There’s the difference between the hex and base64 encodings. Comparing those two digests won’t give us the results we want. Enter xxd, the command line hexdump tool, and base64 the command line base64 encoder:

$ md5 -q public/404.html | xxd -r -p | base64
"O3XUBBURcgqF9TWJcAjRSw=="

Perfect. Now we can compare digests. And, as you’d expect, we can run everything in reverse to go the other way:

$ echo "O3XUBBURcgqF9TWJcAjRSw==" | base64 -D | xxd -p
"3b75d4041511720a85f535897008d14b"

Put all of the above together, and we can get the hex-encoded hash direct from Azure with:

$ az storage blob show -c \$web -n 404.html |  
    jq -r .properties.contentSettings.contentMd5 | 
    base64 -D | 
    xxd -p
"3b75d4041511720a85f535897008d14b"

Now, we’re cooking. If you’re a hardcore shell user, like my friend Nathan Herald (who taught me all about the magical command-line JSON processor that is jq), you can wrap these pipelines up in some bash functions and you’re set.

Using ruby

While I like proving things out using shell, the reason I went down this rabbit hole in the first place was to sync my website content with Azure Blob Storage. I use Rake to build my site, so let’s look at this in Ruby.

Grabbing the hex encoded digest of a file in Ruby is straightforward:

require 'digest'

path = "public/404.html"
hexdigest = Digest::MD5.hexdigest(File.read(path))
# hexdigest is "3b75d4041511720a85f535897008d14b"

Getting the base64 encoded version is just as easy:

base64digest = Digest::MD5.base64digest(data)
# base64digest is "O3XUBBURcgqF9TWJcAjRSw=="

If you need to go between the two, however, because you’re comparing a digest you have from AWS S3 with one from Azure Blob Storage, it’s a bit more work. This requires getting comfortable with Ruby’s Array#pack and String#unpack methods. To go from hex to base64 encoding, you can do:

base64digest = [[hexdigest].pack("H*")].pack("m0")
# base64digest is "O3XUBBURcgqF9TWJcAjRSw=="

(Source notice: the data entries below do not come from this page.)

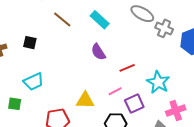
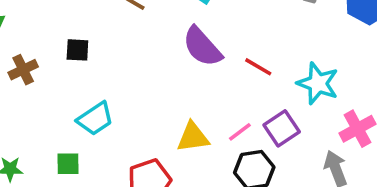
purple semicircle: (98, 52) -> (202, 47), size x1.4
red line: (127, 68) -> (258, 67), turned 63
pink line: (115, 91) -> (240, 132), moved

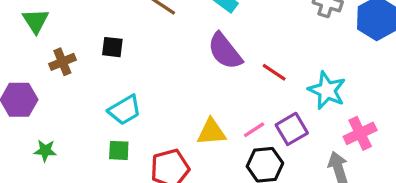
green square: (68, 164) -> (119, 150), moved

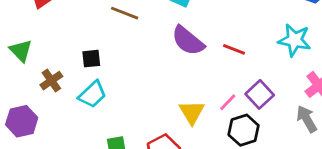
cyan star: (327, 90) -> (294, 40), moved
cyan trapezoid: (125, 110) -> (92, 94), moved
yellow triangle: (211, 132) -> (192, 112), turned -44

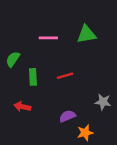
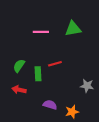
green semicircle: (13, 59) -> (19, 66), moved
green rectangle: (33, 77) -> (38, 74), moved
purple semicircle: (67, 116) -> (50, 105), moved, turned 40

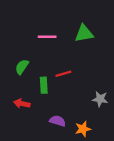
green semicircle: (19, 66) -> (22, 67), moved

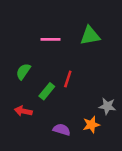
red line: (63, 74) -> (68, 79), turned -56
green rectangle: (44, 85) -> (47, 91), turned 42
orange star: (83, 129) -> (91, 125), moved

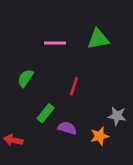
green rectangle: (47, 91) -> (46, 113), moved
red arrow: (23, 111) -> (13, 140), moved
purple semicircle: (62, 130) -> (67, 128), moved

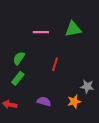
green rectangle: (46, 113) -> (18, 78), moved
purple semicircle: (67, 128) -> (44, 102), moved

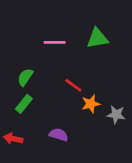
red line: (55, 64) -> (73, 85), turned -72
orange star: (74, 102) -> (91, 104), moved

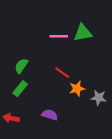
pink line: (55, 42) -> (59, 36), moved

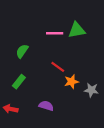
green semicircle: (21, 66) -> (22, 51), moved

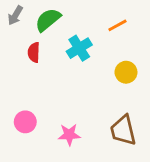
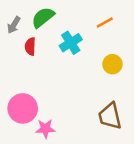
gray arrow: (15, 15) -> (14, 25), moved
pink circle: (25, 122) -> (23, 108), size x1.5
pink star: (69, 135) -> (45, 129), moved

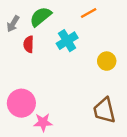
orange line: (105, 22) -> (89, 13), moved

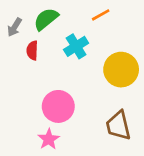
yellow circle: (107, 61) -> (121, 70), size x1.6
pink circle: (21, 103) -> (58, 106), moved
pink star: (43, 122) -> (49, 139), turned -30

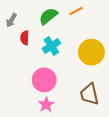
green semicircle: (46, 19) -> (48, 16), moved
cyan cross: (76, 46) -> (51, 46), moved
pink star: (49, 139) -> (46, 105), moved

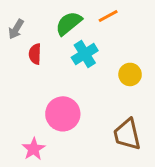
cyan cross: (51, 46) -> (85, 54), moved
yellow circle: (91, 52) -> (130, 74), size x0.6
pink star: (46, 105) -> (34, 149), moved

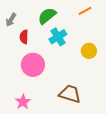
orange line: (108, 16) -> (85, 11), moved
pink circle: (63, 114) -> (33, 65), moved
brown trapezoid: (127, 134) -> (70, 94), moved, turned 120

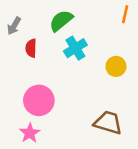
orange line: (85, 11) -> (125, 14), moved, turned -48
pink circle: (33, 65) -> (39, 100), moved
brown trapezoid: (70, 94) -> (108, 123), moved

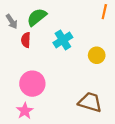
green semicircle: (61, 21) -> (37, 17), moved
gray arrow: (14, 26) -> (12, 21), turned -64

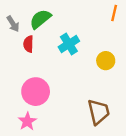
brown trapezoid: (90, 102) -> (99, 112), turned 60

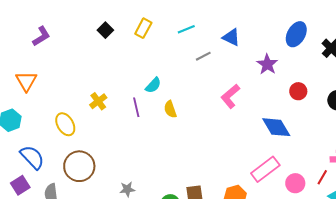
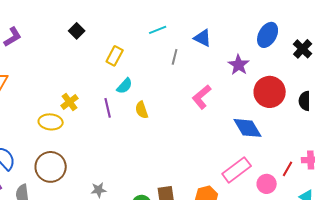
yellow rectangle: (143, 28) -> (115, 56), moved
gray line: (203, 56) -> (175, 57), turned -49
red circle: (298, 91) -> (270, 92), size x1.8
yellow ellipse: (65, 124) -> (51, 122), moved, turned -55
red line: (322, 177) -> (288, 169), moved

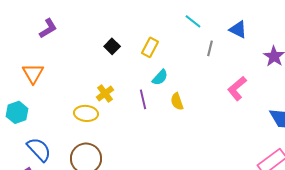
cyan line: (158, 30) -> (193, 21), turned 60
black square: (77, 31) -> (112, 46), moved

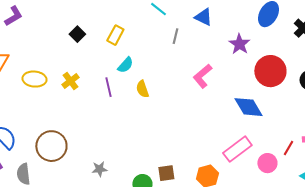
yellow ellipse: (86, 113) -> (34, 79), moved

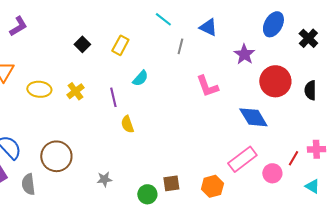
cyan semicircle: (125, 65) -> (140, 78), moved
pink L-shape: (202, 76) -> (207, 86), turned -70
yellow semicircle: (142, 89) -> (127, 124), moved

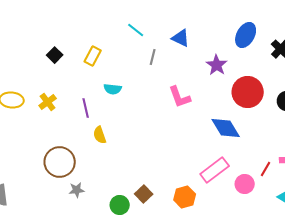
cyan semicircle: (140, 78) -> (113, 89), turned 54
brown circle: (56, 156) -> (60, 162), moved
brown square: (171, 183) -> (144, 194), turned -36

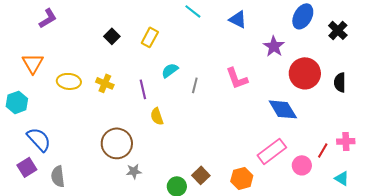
gray line: (153, 57) -> (195, 85), moved
cyan semicircle: (113, 89) -> (170, 70), turned 138
yellow cross: (48, 102) -> (105, 83), turned -30

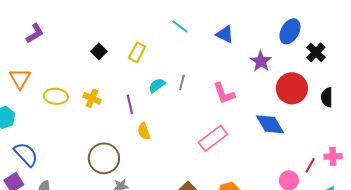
black cross: (338, 30) -> (316, 52), moved
gray line: (195, 85) -> (182, 82), moved
pink rectangle: (272, 151) -> (213, 138), moved

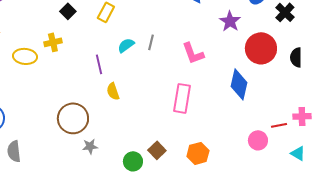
yellow cross: (92, 98) -> (53, 42), moved, turned -36
blue diamond: (270, 124) -> (239, 84), turned 44
pink rectangle: (213, 138) -> (182, 98), turned -44
red line: (310, 165) -> (279, 125), turned 49

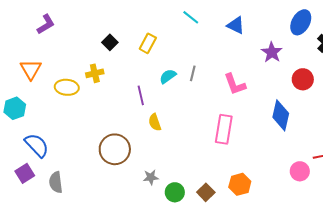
red circle: (261, 48) -> (303, 79), size x0.7
gray star: (90, 146) -> (151, 177), moved
brown square: (157, 150) -> (206, 192), moved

And, to do the reverse from base64 to hex:

base64digest.unpack("m")[0].unpack("H*")[0]
# returns "3b75d4041511720a85f535897008d14b"

These incantations aren’t exactly pretty and don’t really expose their intent well, but once figured out they work nicely and can be hidden away behind a function somewhere.

Putting things together

I mentioned that I went down this rabbit hole to upload my website to Azure blob storage. Here’s was the next step of proving out how to do that in Ruby, and an example of why using MD5 digests is useful:

require 'azure/storage/blob'

path = "public/404.html"
data = File.read(path)
local_digest = Digest::MD5.base64digest(data)

client = Azure::Storage::Blob::BlobService.create
blob = client.get_blob_properties("$web", "404.html")
remote_digest = blob.properties[:content_md5]

if local_digest != remote_digest 
  client.create_block_blob("$web", "404.html", data)
end

After this, the next step was to get all the hashes for both the remote and local files, compare them, and upload the ones that changed. However, that’s an exercise I’ll leave to the intrepid reader.